### Artikel:
----

Semua itu dijalaninya karena pesan sang Ibu, ia harus terus bepegang teguh pada nasehat ibunya, meskipun dirinya tahu sang Ibulah yang paling berat menghadapi kehidupan ini. Sosok Ibu begitu berharga baginya, lambat laut nasehat ibunya mulai mendapatkan hasil, stigma yang ia terima mulai berkurang meskipun masih ada segelintir orang yang masih mengkaitkan dirinya dengan ibunya yang tahanan politik.
Bayu juga bercerita, ibunya mulai terbuka kepada masyarakat ketika ada wawancara dari Fahri Sasongko yang hendak menulis buku tentang ibunya. Bayu menerangkan sebelum buku itu terbit, sang ibu meminta izin kepada keluarga untuk mendapatkan restu, masa-masa itu ia melihat bola mata ibunya nampak ingin menjaga anak dan keluarganya.
Bayu dan keluarga kemudian menguatkan Sumilah untuk terbuka apa adanya kepada masyarakat, agar tahu apa yang terjadi sebenarnya.

----

Tuliskan persis bagian artikel tentang Bayu dan ibunya, mulai dari "Semua itu dijalaninya" dan berakhir pada "yang terjadi sebenarnya.". Materi berikut tidak ada hubungannya dengan artikel di atas.

### Data yang Diberikan:
----

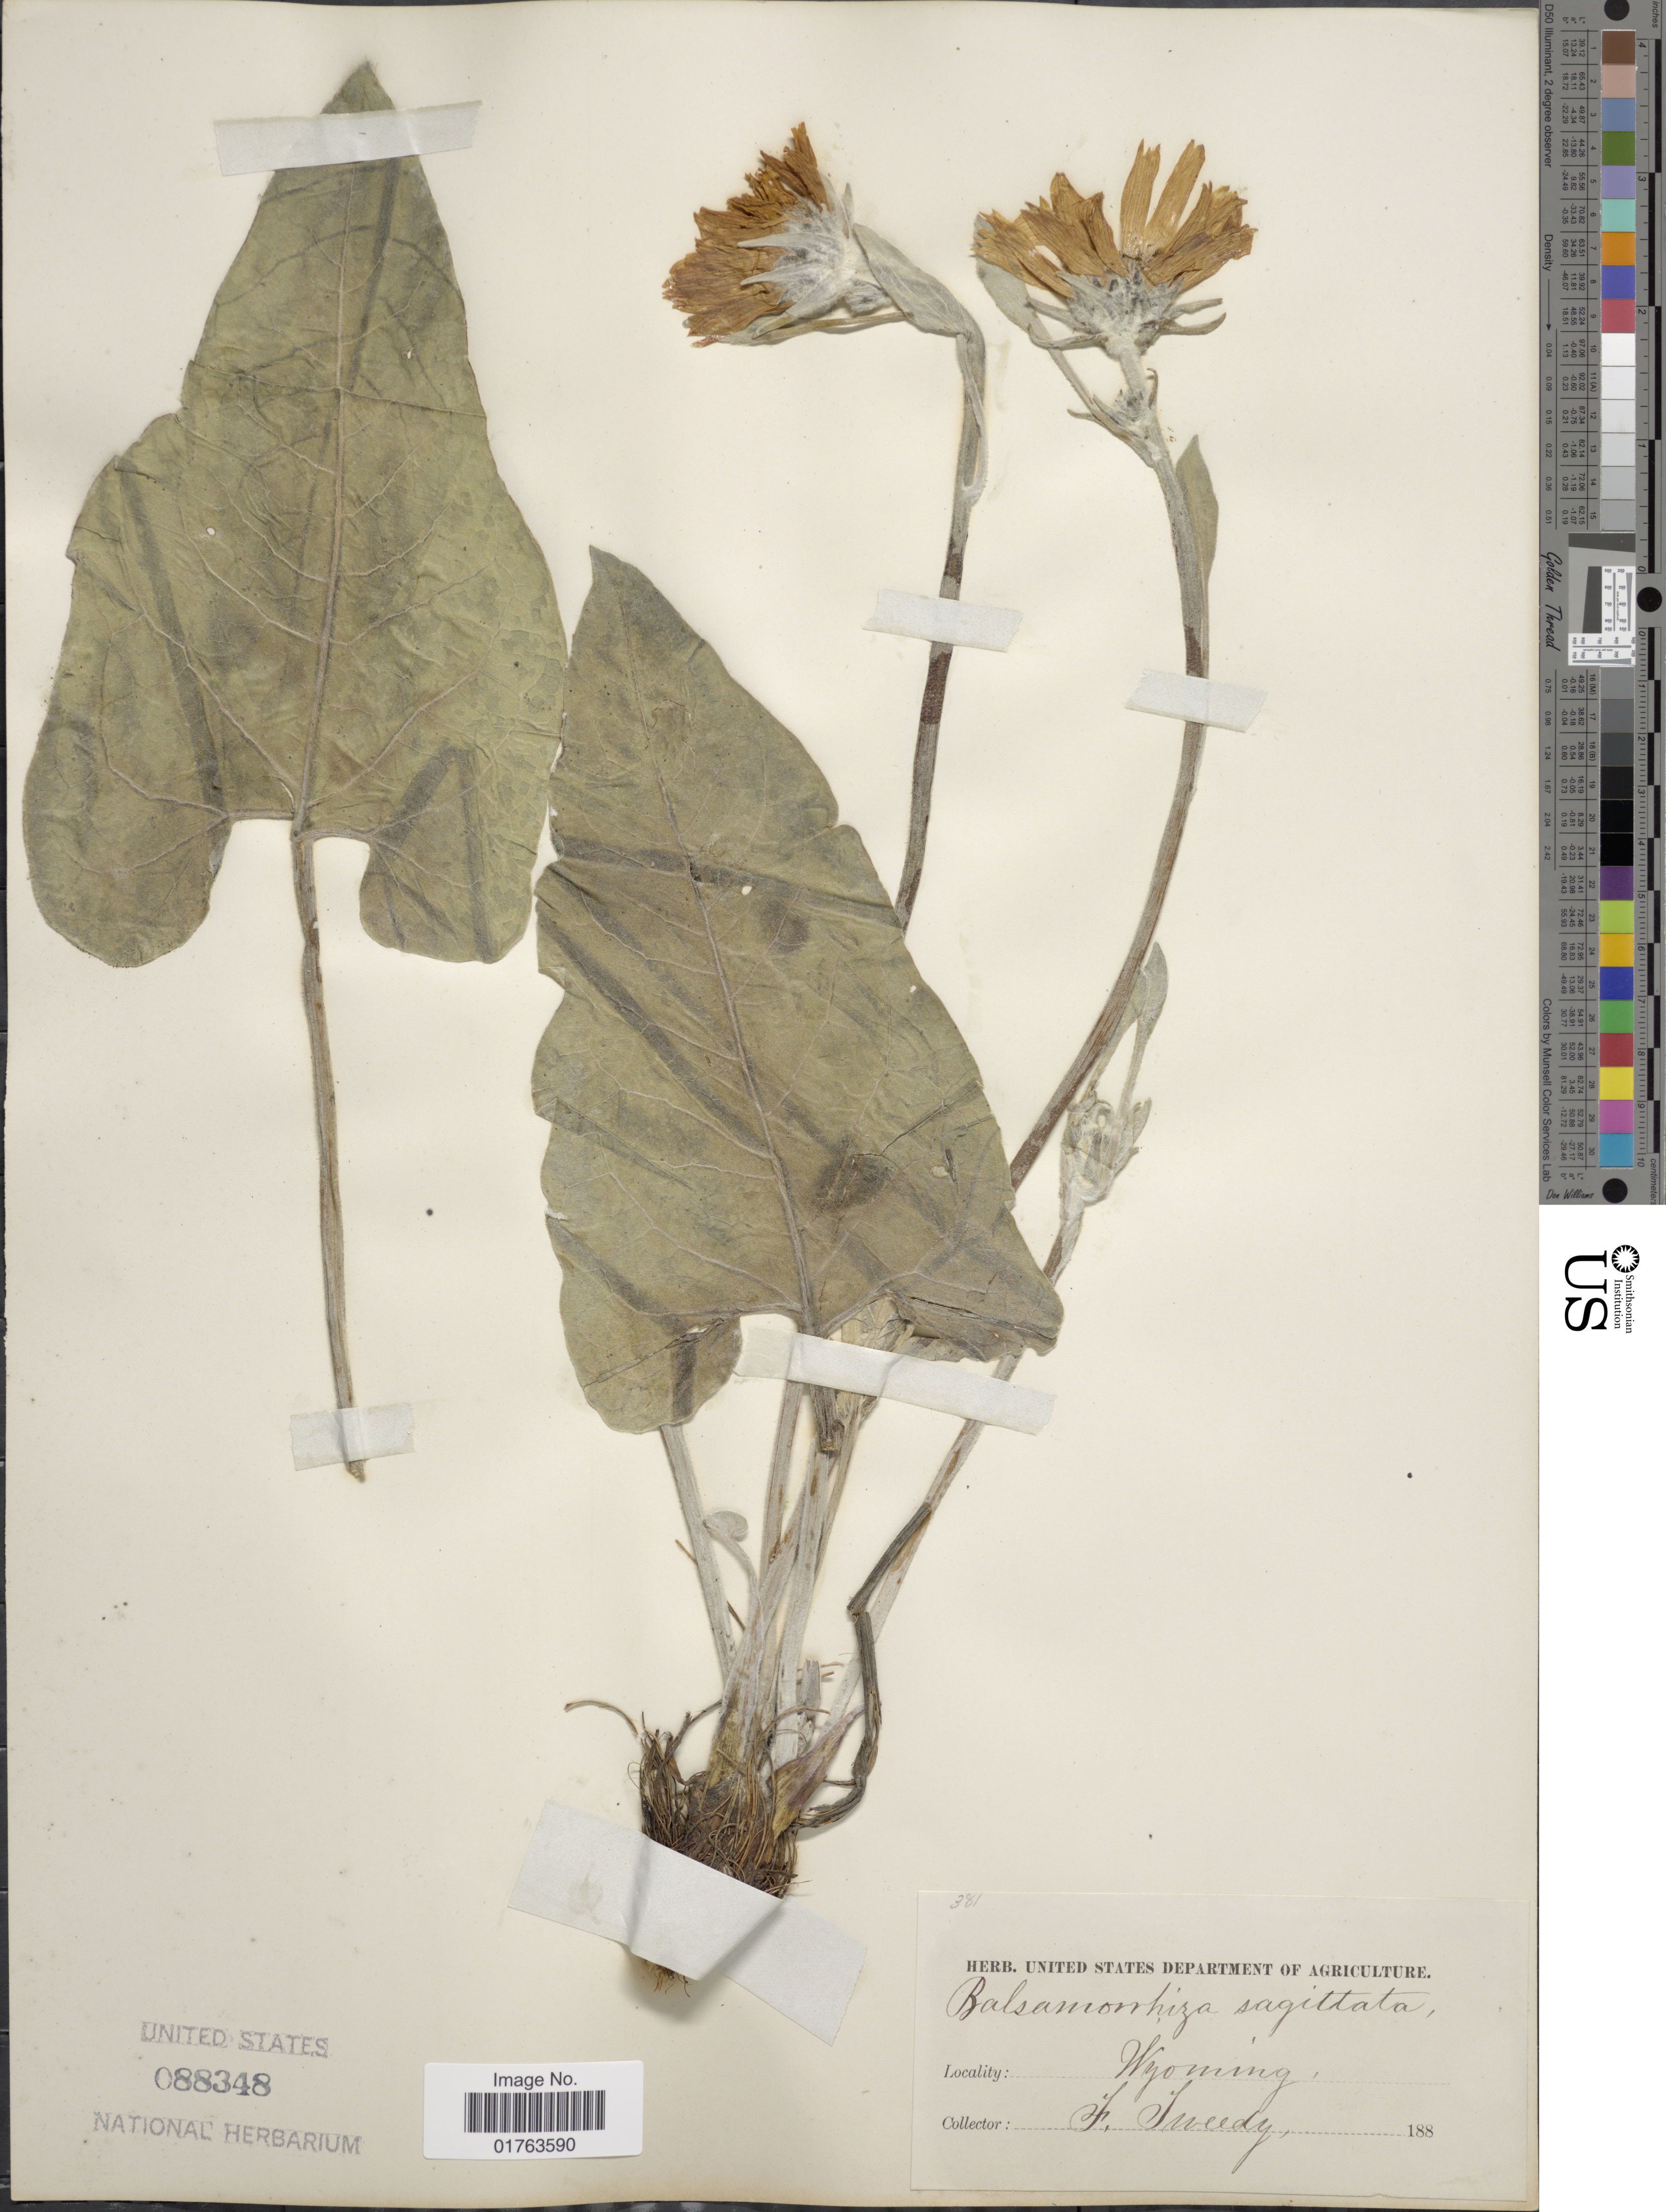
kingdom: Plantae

----

### Jawaban:
Semua itu dijalaninya karena pesan sang Ibu, ia harus terus bepegang teguh pada nasehat ibunya, meskipun dirinya tahu sang Ibulah yang paling berat menghadapi kehidupan ini. Sosok Ibu begitu berharga baginya, lambat laut nasehat ibunya mulai mendapatkan hasil, stigma yang ia terima mulai berkurang meskipun masih ada segelintir orang yang masih mengkaitkan dirinya dengan ibunya yang tahanan politik.
Bayu juga bercerita, ibunya mulai terbuka kepada masyarakat ketika ada wawancara dari Fahri Sasongko yang hendak menulis buku tentang ibunya. Bayu menerangkan sebelum buku itu terbit, sang ibu meminta izin kepada keluarga untuk mendapatkan restu, masa-masa itu ia melihat bola mata ibunya nampak ingin menjaga anak dan keluarganya.
Bayu dan keluarga kemudian menguatkan Sumilah untuk terbuka apa adanya kepada masyarakat, agar tahu apa yang terjadi sebenarnya.